GOAL OF THE EXERCISE:
Restate the listing below word for word, omitting any images.

DATASET EXCERPT:
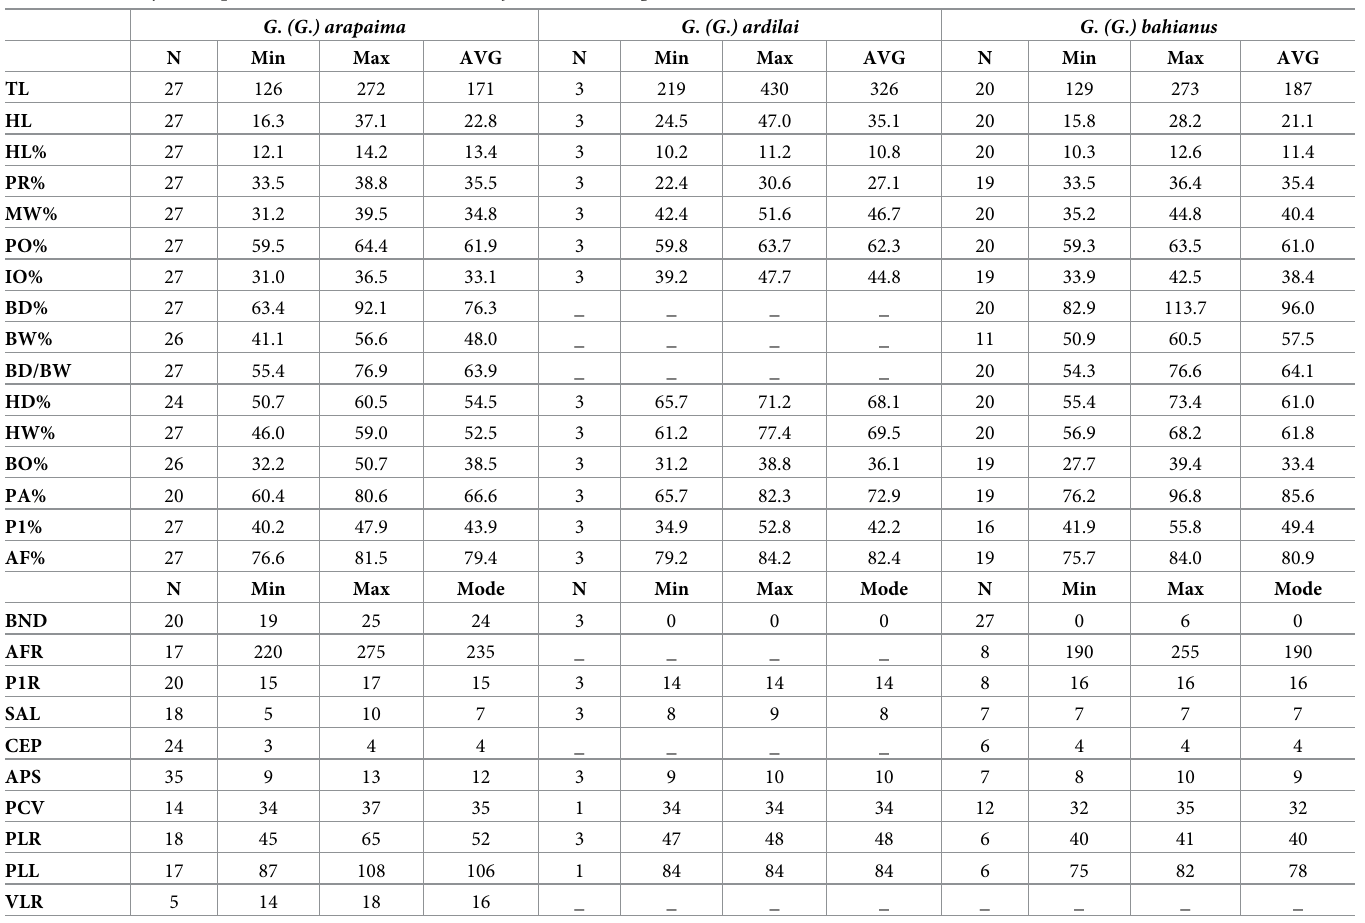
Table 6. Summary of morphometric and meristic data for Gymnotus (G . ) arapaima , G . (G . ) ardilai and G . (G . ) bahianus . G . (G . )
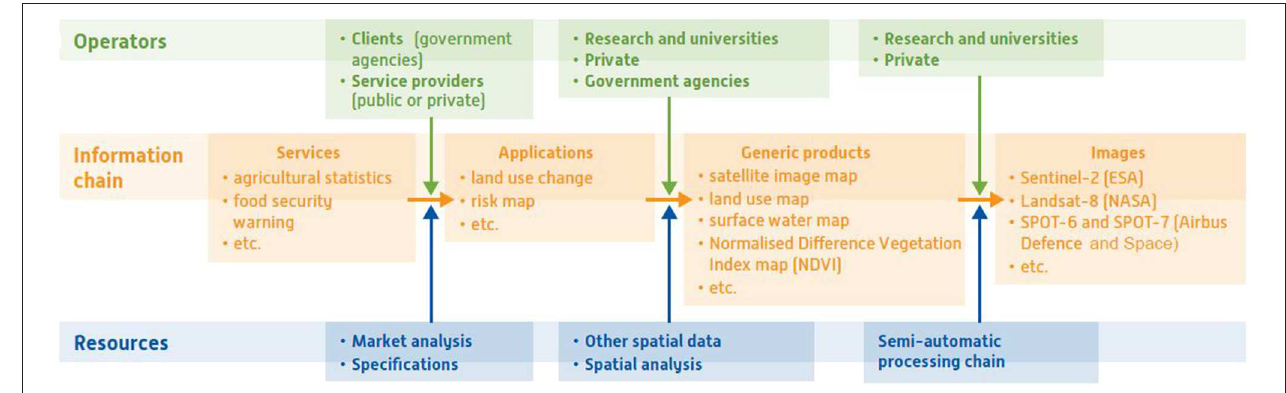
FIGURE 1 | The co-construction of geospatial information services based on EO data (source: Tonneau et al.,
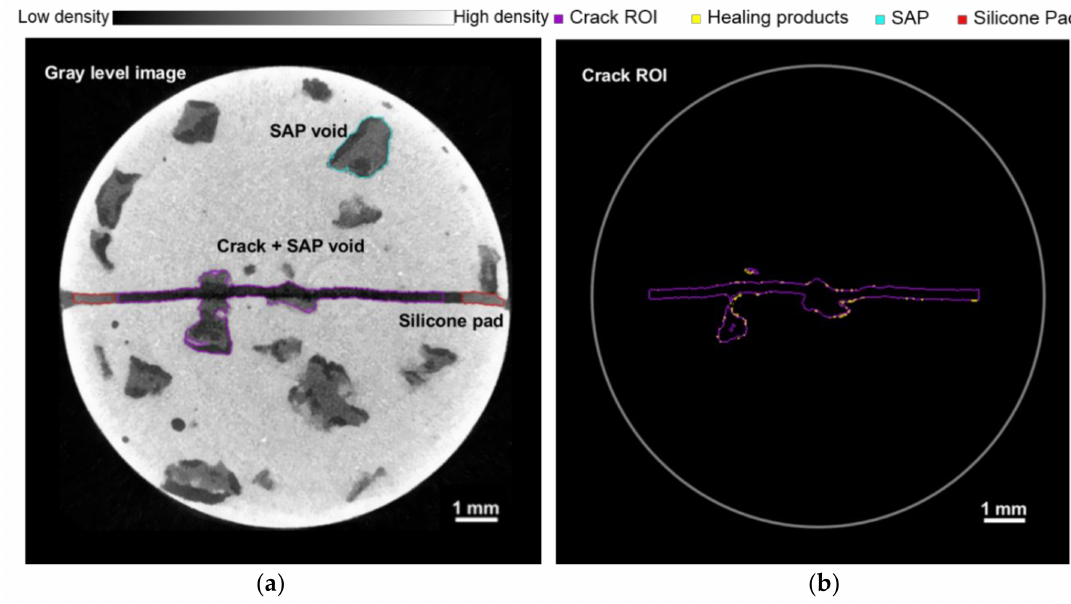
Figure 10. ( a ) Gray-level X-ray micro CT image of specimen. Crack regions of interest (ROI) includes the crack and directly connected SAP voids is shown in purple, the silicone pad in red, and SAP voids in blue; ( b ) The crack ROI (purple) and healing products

REPLY:
Table 6. Summary of morphometric and meristic data for Gymnotus (G . ) arapaima , G . (G . ) ardilai and G . (G . ) bahianus . G . (G . )
FIGURE 1 | The co-construction of geospatial information services based on EO data (source: Tonneau et al.,
Figure 10. ( a ) Gray-level X-ray micro CT image of specimen. Crack regions of interest (ROI) includes the crack and directly connected SAP voids is shown in purple, the silicone pad in red, and SAP voids in blue; ( b ) The crack ROI (purple) and healing products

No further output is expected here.